La figura de Hugo Chávez podrá, todavía, ser recordada con alguna simpatía por sectores apreciables de la sociedad venezolana, pero lo cierto es que los grandes valores del chavismo, -aquellos que irrumpieron para desafiar el corpus de la sociedad democrática en 1999- cursan hoy una grave crisis de contenido entre la gente, y son letra muerta para la determinante mayoría de los venezolanos.

Esta circunstancia, y los modestos números de valoración popular que evidencia Nicolás Maduro en todas las encuestas de credibilidad, configuran los dos aspectos más relevantes del momento venezolano actual. Independientemente del recuerdo que pueda tener la gente sobre Chávez.

Las consignas chavistas han perdido enorme tracción entre la población, y tal realidad trasciende cualquier acto administrativo sobre corrupción. Se trata de un fracaso político, de una enorme decepción extendida, con unas implicaciones que no han querido ser ponderadas adecuadamente.

No sólo ocurre que las famosas “misiones” quedaron disueltas, convertidas en sal y agua luego de ser saqueadas por una burocracia indolente. Conocen también un clarísimo ocaso las comunas y las fórmulas colectivistas de administración de recursos; los cuestionamientos al empresariado y la clase media profesional; las expropiaciones, invasiones y tomas de tierras; la conflictividad callejera; el estatismo como terapia de gobierno.

Independientemente de cómo se administran las cargas de las tensiones del poder y la política, queda claro que un enorme agotamiento se asienta en la sociedad venezolana ante el actual estado de cosas, y esta circunstancia parece irreversible. La revolución ya no es un objetivo popular. Es un esfuerzo que no ha valido la pena. La polarización, como fuerza que la alimenta, pierde vigor y razón de ser.

La extraña tranquilidad cotidiana que se respira en las calles acaso puede ser la traducción de una extendida sensación de decepción y hartazgo. Hacia el chavismo, y también hacia la oposición. La gente que no ha emigrado sencillamente espera la llegada de tiempos mejores.

La arrolladora popularidad que tiene María Corina Machado es, también, el síntoma de un nuevo tiempo político en el país: a nadie le importa ahora si Machado es propietaria, si tiene dinero o si pertenece a las clases altas.  Todas estas consignas forman parte de un ideario sin dolientes. El ideario del resentimiento.

Datos de texto extraído de la página:
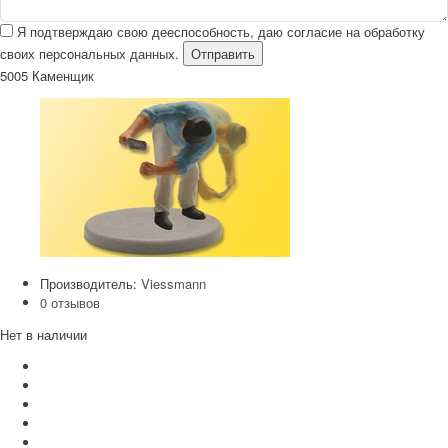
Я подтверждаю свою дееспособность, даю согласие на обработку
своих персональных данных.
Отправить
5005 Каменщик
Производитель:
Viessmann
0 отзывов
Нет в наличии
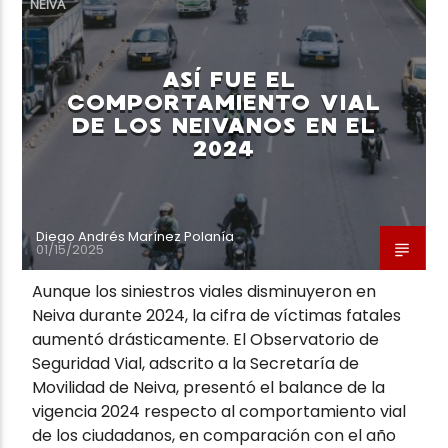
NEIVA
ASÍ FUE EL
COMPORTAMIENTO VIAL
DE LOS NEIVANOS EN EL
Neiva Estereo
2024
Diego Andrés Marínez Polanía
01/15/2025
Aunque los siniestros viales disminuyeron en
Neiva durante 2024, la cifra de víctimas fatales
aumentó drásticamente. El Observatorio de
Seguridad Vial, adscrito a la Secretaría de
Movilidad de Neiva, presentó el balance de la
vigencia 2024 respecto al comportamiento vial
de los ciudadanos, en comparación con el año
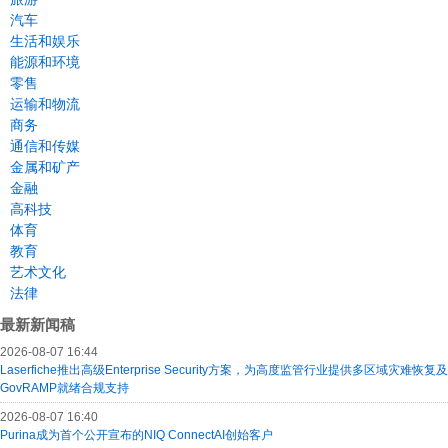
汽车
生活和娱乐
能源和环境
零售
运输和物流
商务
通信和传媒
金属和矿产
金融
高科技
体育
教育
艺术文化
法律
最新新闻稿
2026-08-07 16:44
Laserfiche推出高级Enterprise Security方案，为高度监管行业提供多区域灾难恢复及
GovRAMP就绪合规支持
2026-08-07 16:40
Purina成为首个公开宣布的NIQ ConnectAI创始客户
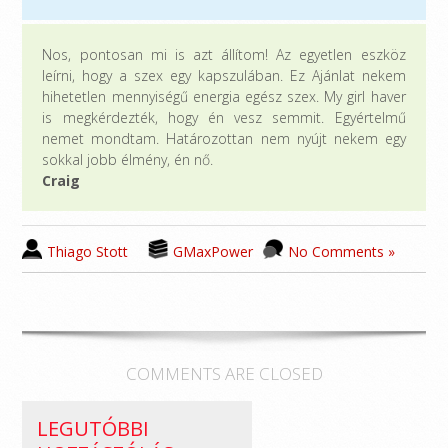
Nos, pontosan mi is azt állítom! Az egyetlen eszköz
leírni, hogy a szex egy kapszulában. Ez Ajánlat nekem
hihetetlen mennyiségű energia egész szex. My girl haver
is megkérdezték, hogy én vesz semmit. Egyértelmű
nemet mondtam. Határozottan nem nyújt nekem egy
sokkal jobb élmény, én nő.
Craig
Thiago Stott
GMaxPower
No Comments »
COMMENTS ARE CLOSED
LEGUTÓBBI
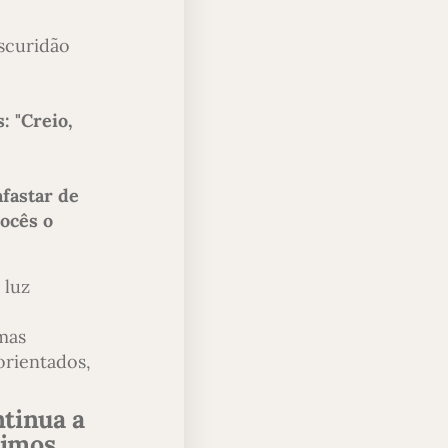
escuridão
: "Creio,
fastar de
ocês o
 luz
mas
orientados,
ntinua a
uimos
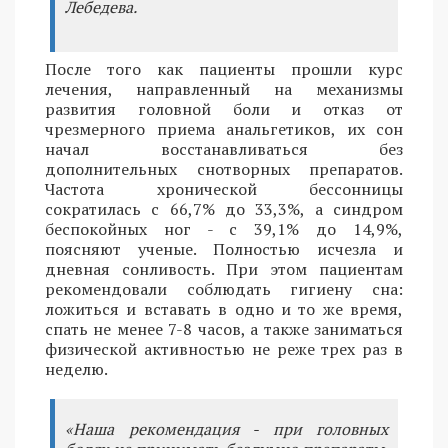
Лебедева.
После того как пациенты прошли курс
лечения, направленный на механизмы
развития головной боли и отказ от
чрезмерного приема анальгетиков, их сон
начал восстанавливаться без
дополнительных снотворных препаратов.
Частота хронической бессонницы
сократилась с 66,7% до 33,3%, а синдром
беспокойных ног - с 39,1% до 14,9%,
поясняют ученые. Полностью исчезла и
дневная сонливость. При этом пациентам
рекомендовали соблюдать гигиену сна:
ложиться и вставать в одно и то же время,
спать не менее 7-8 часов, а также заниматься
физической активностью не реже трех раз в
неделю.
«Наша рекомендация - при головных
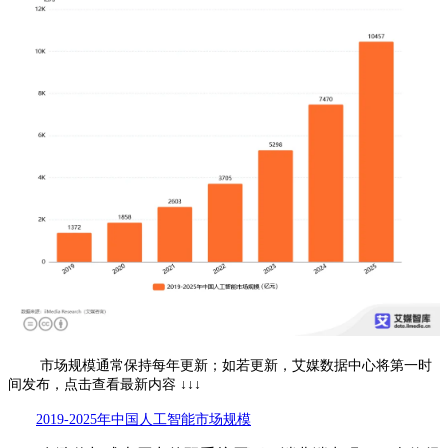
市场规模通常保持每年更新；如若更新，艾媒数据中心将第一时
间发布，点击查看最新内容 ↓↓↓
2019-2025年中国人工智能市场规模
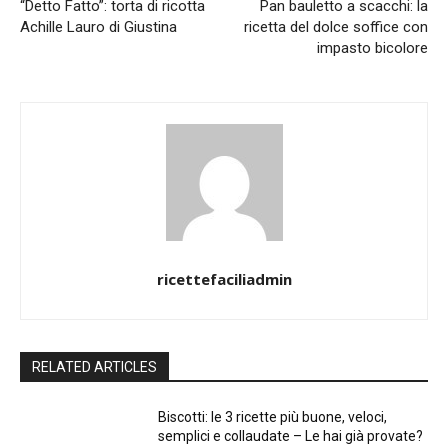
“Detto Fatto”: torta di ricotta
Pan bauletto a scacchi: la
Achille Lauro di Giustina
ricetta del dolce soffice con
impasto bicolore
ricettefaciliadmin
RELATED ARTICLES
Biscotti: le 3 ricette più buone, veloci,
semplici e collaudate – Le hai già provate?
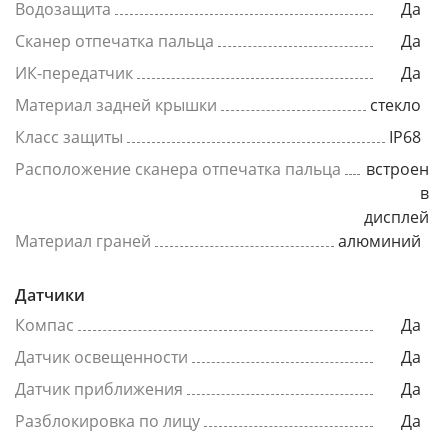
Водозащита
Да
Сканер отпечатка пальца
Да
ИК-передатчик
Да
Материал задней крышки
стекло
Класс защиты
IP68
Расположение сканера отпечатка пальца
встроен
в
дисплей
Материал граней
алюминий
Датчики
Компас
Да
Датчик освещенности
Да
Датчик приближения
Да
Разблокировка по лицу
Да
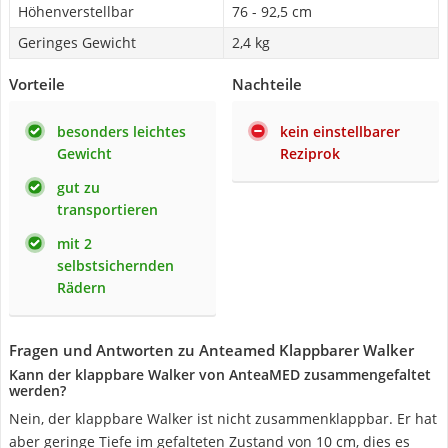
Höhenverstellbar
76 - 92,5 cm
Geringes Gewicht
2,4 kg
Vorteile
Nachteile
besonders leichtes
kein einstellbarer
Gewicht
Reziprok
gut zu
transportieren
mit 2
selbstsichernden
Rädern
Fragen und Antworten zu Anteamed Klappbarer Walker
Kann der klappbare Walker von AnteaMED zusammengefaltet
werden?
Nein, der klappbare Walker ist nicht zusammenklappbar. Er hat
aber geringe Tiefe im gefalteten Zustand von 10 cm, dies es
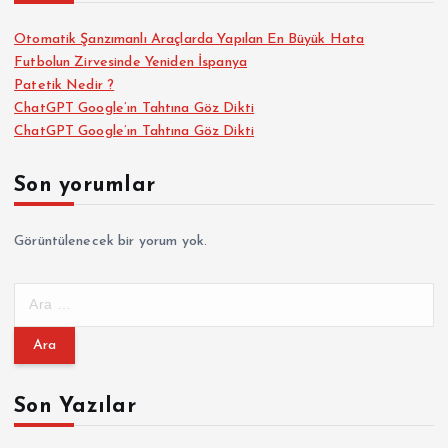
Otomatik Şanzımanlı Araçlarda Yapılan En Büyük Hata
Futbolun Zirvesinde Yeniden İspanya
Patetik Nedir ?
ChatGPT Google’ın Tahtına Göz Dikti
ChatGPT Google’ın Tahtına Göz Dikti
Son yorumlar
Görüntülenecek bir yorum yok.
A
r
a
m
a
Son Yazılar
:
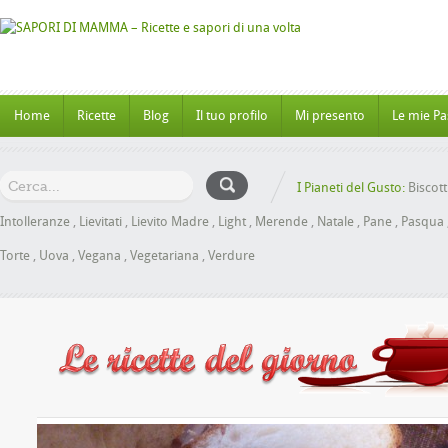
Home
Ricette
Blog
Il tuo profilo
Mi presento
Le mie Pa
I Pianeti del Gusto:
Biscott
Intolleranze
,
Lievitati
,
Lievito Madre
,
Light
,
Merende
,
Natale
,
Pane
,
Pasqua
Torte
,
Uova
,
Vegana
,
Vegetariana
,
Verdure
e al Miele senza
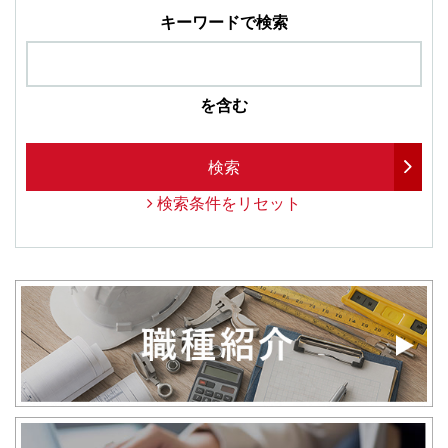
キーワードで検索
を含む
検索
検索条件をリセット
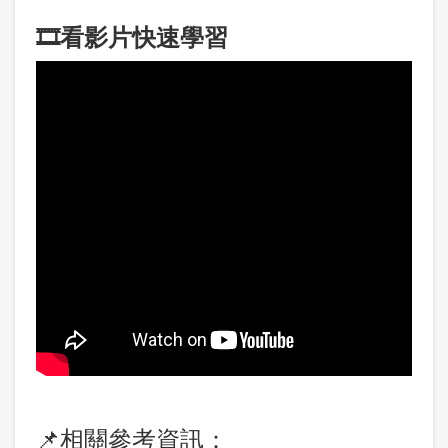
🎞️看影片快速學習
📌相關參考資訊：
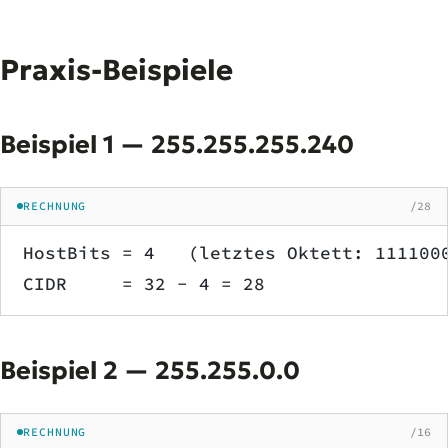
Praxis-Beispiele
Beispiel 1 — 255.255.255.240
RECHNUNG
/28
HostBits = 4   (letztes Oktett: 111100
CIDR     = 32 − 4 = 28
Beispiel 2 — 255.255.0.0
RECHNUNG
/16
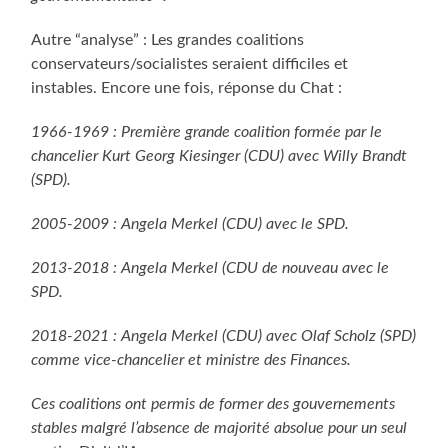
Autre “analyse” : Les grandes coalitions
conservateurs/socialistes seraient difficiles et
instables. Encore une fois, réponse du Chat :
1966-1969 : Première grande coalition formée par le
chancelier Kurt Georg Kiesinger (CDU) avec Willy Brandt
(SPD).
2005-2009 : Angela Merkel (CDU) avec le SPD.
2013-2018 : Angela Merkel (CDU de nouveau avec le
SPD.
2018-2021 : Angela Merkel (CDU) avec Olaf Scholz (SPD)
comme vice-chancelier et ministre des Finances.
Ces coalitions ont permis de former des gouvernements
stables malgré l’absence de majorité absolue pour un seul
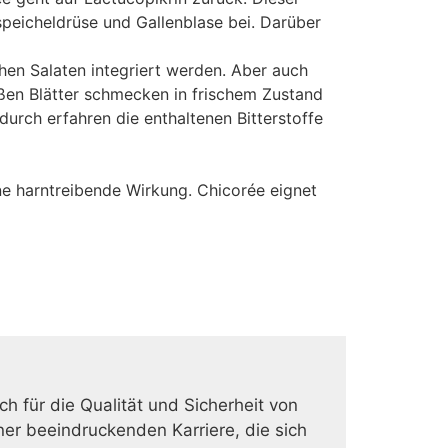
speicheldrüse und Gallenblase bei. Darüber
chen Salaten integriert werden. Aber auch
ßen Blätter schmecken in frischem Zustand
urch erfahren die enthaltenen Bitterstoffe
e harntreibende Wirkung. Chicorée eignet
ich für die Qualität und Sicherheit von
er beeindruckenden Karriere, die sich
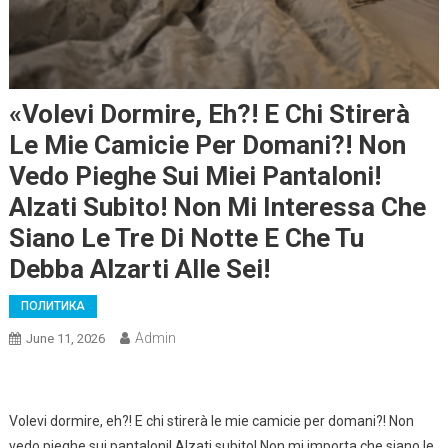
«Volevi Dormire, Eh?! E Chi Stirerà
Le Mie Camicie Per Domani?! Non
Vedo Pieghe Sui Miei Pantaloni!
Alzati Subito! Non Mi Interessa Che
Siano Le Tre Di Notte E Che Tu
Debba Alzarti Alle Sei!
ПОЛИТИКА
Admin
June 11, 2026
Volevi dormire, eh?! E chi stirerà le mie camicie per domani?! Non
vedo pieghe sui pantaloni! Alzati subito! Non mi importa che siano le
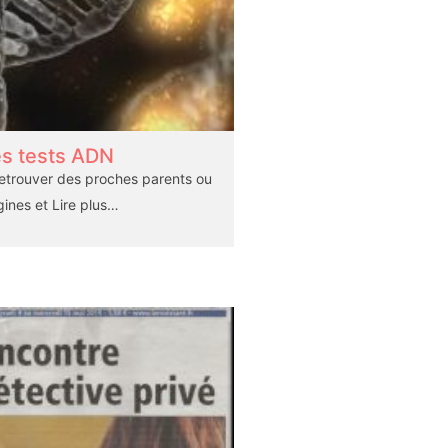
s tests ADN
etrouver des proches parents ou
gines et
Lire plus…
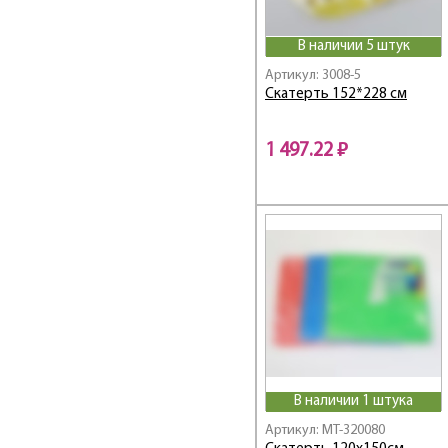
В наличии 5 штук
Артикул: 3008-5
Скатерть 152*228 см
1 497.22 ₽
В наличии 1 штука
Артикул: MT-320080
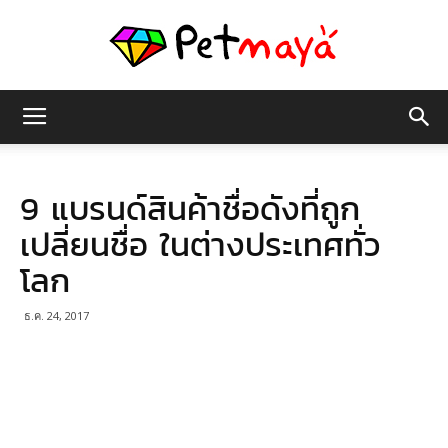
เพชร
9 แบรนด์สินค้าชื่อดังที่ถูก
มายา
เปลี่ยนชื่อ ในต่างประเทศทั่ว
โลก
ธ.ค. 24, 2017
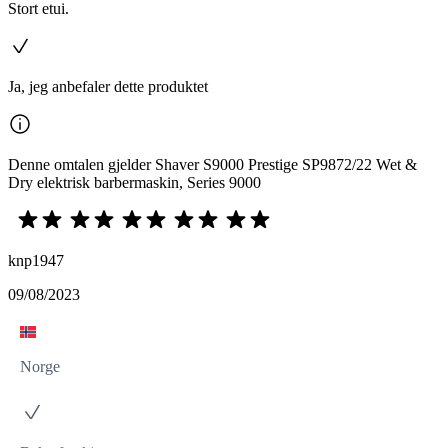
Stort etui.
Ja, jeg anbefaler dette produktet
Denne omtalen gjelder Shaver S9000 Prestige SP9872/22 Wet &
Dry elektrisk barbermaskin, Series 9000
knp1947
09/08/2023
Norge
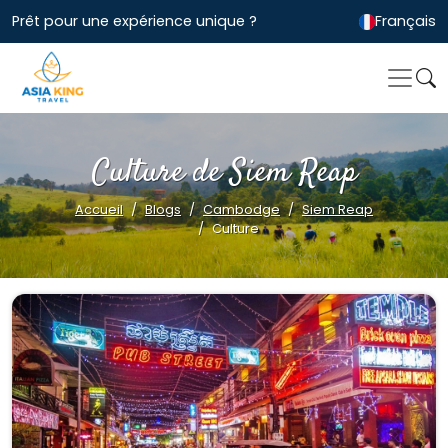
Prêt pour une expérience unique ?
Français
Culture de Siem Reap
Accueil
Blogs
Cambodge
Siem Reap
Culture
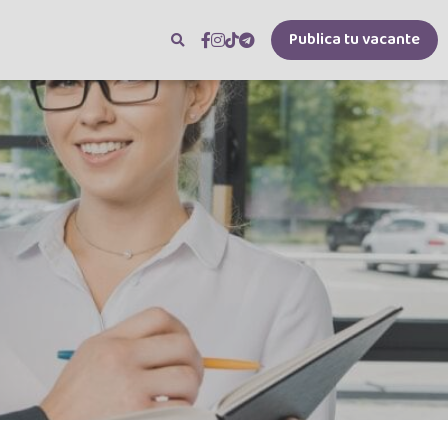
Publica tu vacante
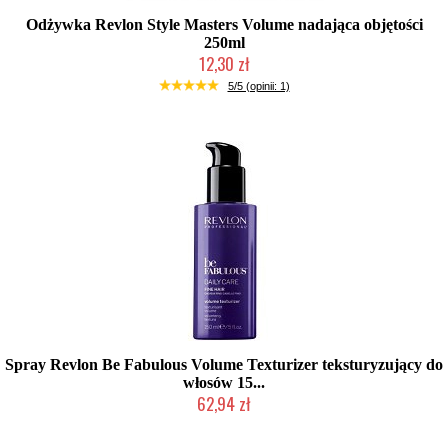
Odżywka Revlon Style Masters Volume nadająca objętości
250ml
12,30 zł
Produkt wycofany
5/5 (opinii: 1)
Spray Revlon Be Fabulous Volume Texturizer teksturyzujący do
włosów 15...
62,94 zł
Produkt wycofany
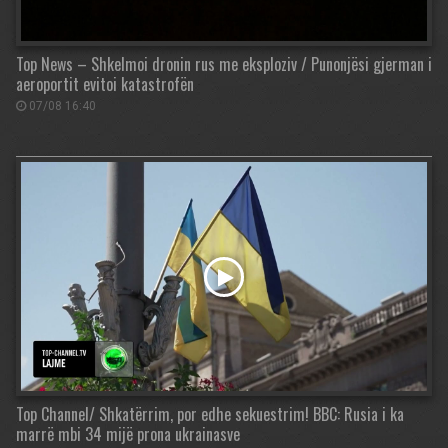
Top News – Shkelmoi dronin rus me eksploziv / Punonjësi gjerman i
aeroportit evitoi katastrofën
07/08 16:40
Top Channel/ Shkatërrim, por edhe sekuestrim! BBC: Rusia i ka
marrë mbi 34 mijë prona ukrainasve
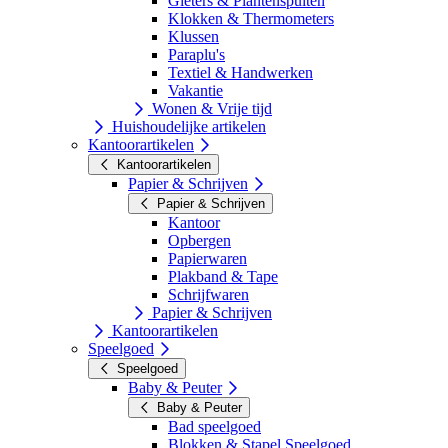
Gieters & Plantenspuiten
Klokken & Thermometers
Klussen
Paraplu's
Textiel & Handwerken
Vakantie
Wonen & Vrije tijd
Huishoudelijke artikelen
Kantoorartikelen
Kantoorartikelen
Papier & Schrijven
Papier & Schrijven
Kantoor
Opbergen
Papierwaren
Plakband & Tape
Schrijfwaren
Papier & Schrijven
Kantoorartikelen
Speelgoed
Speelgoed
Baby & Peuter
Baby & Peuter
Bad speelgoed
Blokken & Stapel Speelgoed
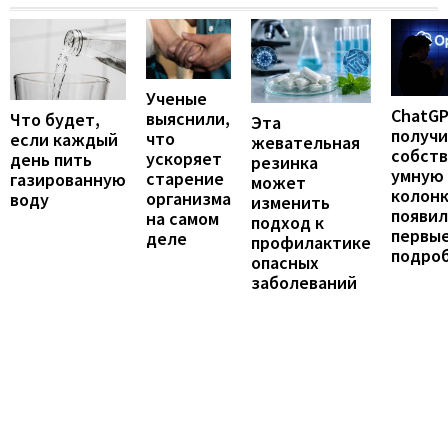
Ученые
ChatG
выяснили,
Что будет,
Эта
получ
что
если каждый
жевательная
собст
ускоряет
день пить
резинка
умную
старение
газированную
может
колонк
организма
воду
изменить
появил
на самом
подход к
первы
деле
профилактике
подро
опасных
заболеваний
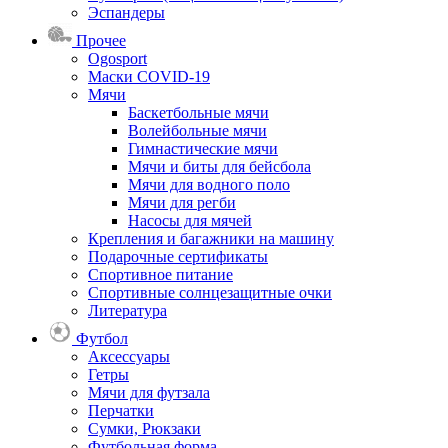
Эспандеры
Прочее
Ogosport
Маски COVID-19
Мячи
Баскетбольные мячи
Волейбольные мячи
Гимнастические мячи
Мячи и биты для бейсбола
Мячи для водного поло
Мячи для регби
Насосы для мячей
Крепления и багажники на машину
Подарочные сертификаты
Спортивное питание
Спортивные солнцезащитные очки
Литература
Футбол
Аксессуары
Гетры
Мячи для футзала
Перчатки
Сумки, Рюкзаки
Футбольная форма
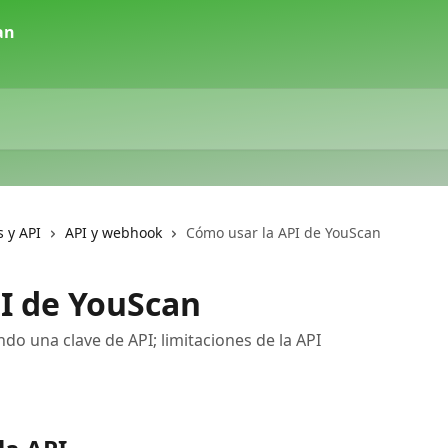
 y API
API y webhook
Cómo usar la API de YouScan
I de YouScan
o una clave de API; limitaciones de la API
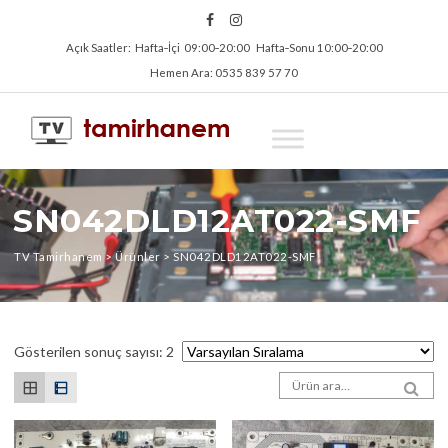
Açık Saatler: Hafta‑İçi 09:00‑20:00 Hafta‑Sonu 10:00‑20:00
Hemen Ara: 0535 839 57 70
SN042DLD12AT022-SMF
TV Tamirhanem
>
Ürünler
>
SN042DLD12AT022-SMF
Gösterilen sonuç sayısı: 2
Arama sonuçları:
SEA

Tu objetivo -> Imprime sin cambios la parte del texto sobre el chavismo que abre con las palabras "La extraña tranquilidad" y cierra con "de tiempos mejores.".

Resultado del ejercicio ->
La extraña tranquilidad cotidiana que se respira en las calles acaso puede ser la traducción de una extendida sensación de decepción y hartazgo. Hacia el chavismo, y también hacia la oposición. La gente que no ha emigrado sencillamente espera la llegada de tiempos mejores.